▶ _Exercise_:
Rewrite every line of the data below with "median scene depth" replaced by "mean scene depth" and everything else unchanged. Leave the pictures out.

▶ _Exercise data_:
————————

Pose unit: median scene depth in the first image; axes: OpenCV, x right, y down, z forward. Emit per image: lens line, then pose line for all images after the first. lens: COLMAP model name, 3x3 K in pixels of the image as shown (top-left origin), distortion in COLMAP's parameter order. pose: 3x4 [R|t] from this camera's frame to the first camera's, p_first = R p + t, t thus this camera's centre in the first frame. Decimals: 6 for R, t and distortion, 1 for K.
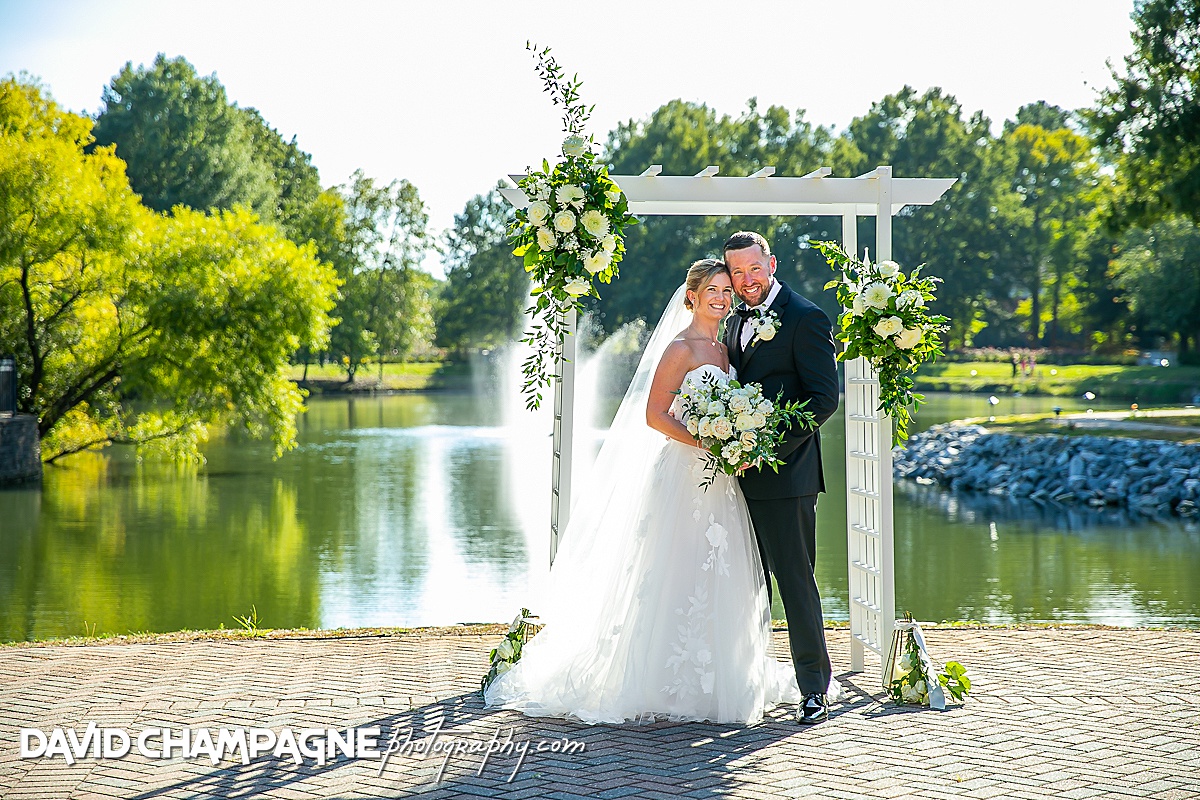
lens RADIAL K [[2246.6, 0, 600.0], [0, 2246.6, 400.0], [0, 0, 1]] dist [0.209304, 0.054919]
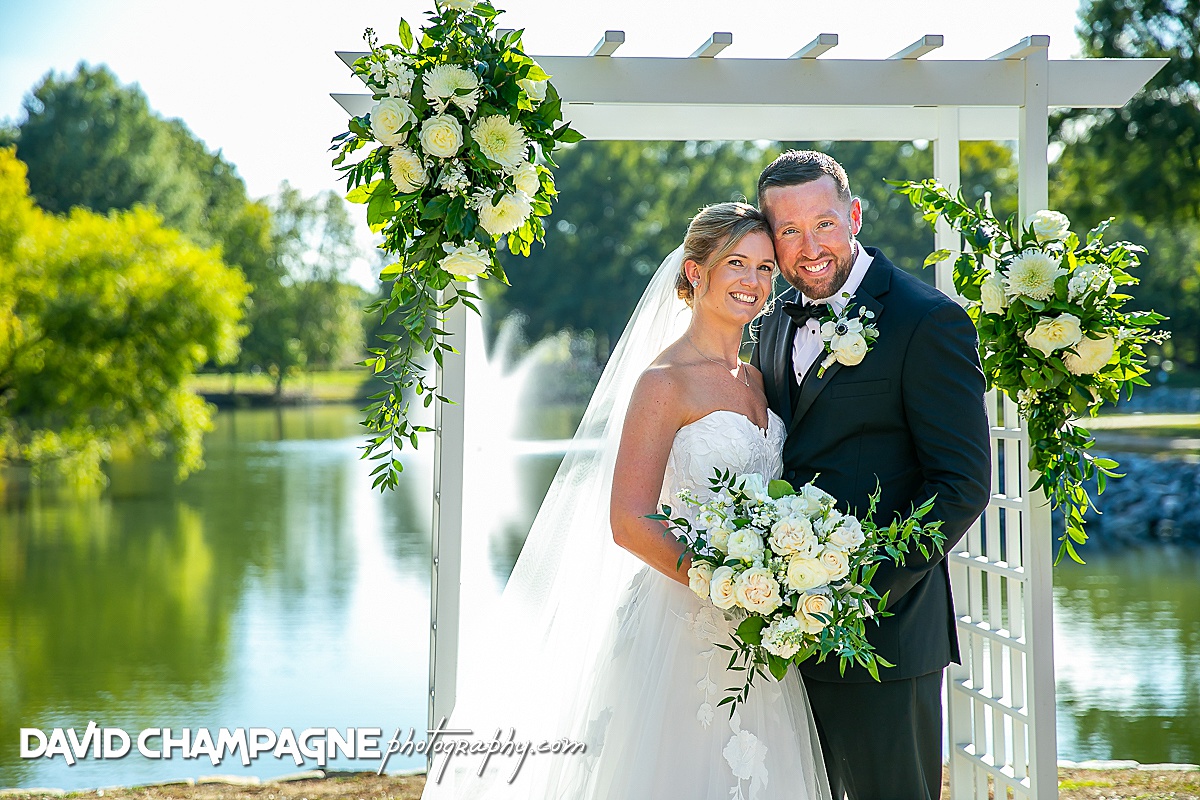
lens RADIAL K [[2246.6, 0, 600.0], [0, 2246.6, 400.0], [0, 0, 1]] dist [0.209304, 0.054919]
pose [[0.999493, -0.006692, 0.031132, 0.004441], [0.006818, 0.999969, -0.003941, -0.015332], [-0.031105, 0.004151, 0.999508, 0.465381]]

————————

▶ _Answer for the task_:
Pose unit: mean scene depth in the first image; axes: OpenCV, x right, y down, z forward. Emit per image: lens line, then pose line for all images after the first. lens: COLMAP model name, 3x3 K in pixels of the image as shown (top-left origin), distortion in COLMAP's parameter order. pose: 3x4 [R|t] from this camera's frame to the first camera's, p_first = R p + t, t thus this camera's centre in the first frame. Decimals: 6 for R, t and distortion, 1 for K.
lens RADIAL K [[2246.6, 0, 600.0], [0, 2246.6, 400.0], [0, 0, 1]] dist [0.209304, 0.054919]
lens RADIAL K [[2246.6, 0, 600.0], [0, 2246.6, 400.0], [0, 0, 1]] dist [0.209304, 0.054919]
pose [[0.999493, -0.006692, 0.031132, 0.004441], [0.006818, 0.999969, -0.003941, -0.015332], [-0.031105, 0.004151, 0.999508, 0.465381]]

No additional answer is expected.